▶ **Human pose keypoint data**

+ + + + +

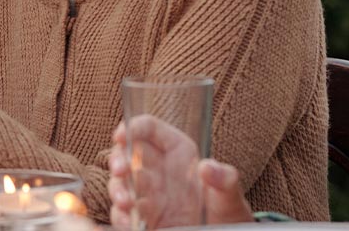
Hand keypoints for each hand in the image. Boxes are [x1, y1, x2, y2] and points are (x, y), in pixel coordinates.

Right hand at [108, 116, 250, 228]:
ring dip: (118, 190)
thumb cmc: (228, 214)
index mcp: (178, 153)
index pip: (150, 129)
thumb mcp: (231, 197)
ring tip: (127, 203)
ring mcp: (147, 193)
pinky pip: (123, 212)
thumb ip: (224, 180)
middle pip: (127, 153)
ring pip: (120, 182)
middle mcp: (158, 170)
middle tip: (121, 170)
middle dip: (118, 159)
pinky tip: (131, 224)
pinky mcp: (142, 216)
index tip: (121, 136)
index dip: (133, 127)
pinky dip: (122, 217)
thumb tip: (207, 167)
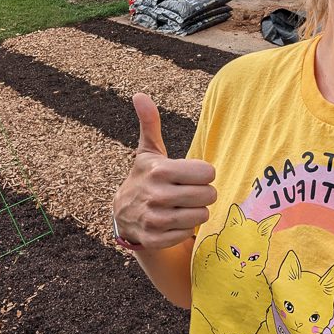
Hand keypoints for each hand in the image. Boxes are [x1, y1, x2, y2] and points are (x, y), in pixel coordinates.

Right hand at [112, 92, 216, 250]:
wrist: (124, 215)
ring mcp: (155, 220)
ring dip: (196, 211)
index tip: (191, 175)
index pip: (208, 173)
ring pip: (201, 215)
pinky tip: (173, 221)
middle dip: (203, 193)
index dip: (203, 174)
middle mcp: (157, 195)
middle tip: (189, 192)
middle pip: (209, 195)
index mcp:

+ + + + +

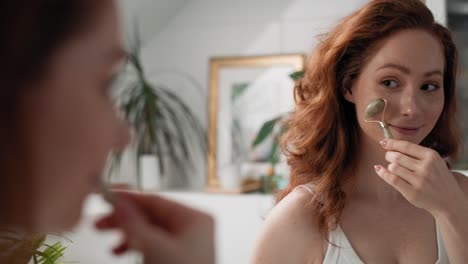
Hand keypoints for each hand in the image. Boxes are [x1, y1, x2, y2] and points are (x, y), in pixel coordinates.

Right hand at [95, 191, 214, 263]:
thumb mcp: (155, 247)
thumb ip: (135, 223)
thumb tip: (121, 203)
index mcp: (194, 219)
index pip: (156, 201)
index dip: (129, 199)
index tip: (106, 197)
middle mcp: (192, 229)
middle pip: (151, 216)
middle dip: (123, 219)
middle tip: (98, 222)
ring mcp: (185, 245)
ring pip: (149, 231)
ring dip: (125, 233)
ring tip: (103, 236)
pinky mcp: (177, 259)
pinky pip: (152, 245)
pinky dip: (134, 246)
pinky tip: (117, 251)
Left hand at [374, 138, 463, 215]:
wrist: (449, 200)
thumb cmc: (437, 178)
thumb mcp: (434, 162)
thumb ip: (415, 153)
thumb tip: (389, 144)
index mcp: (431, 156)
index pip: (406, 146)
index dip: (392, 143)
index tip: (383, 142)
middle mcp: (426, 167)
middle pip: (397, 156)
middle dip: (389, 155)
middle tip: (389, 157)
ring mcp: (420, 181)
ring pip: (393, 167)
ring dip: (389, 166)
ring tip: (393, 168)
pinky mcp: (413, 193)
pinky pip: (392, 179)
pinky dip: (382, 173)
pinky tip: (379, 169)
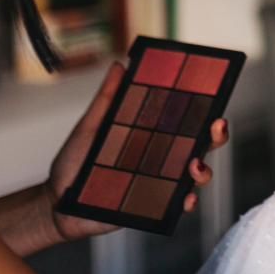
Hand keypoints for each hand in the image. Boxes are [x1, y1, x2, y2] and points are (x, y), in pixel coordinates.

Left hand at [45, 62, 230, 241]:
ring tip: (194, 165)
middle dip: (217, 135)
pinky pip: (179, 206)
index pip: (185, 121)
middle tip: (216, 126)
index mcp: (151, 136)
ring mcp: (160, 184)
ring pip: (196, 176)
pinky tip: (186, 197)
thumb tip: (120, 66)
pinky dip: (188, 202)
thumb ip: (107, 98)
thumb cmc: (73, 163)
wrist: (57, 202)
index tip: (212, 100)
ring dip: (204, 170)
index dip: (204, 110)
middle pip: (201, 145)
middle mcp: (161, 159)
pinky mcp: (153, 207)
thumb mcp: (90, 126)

+ + + + +

▶ **EXERCISE**
Where a line of the records holds the word "Right", copy that line.

▶ **RESPONSE BELOW**
Right hand at [108, 116, 250, 228]:
Right hand at [112, 92, 216, 250]:
Right hand at [95, 191, 214, 263]:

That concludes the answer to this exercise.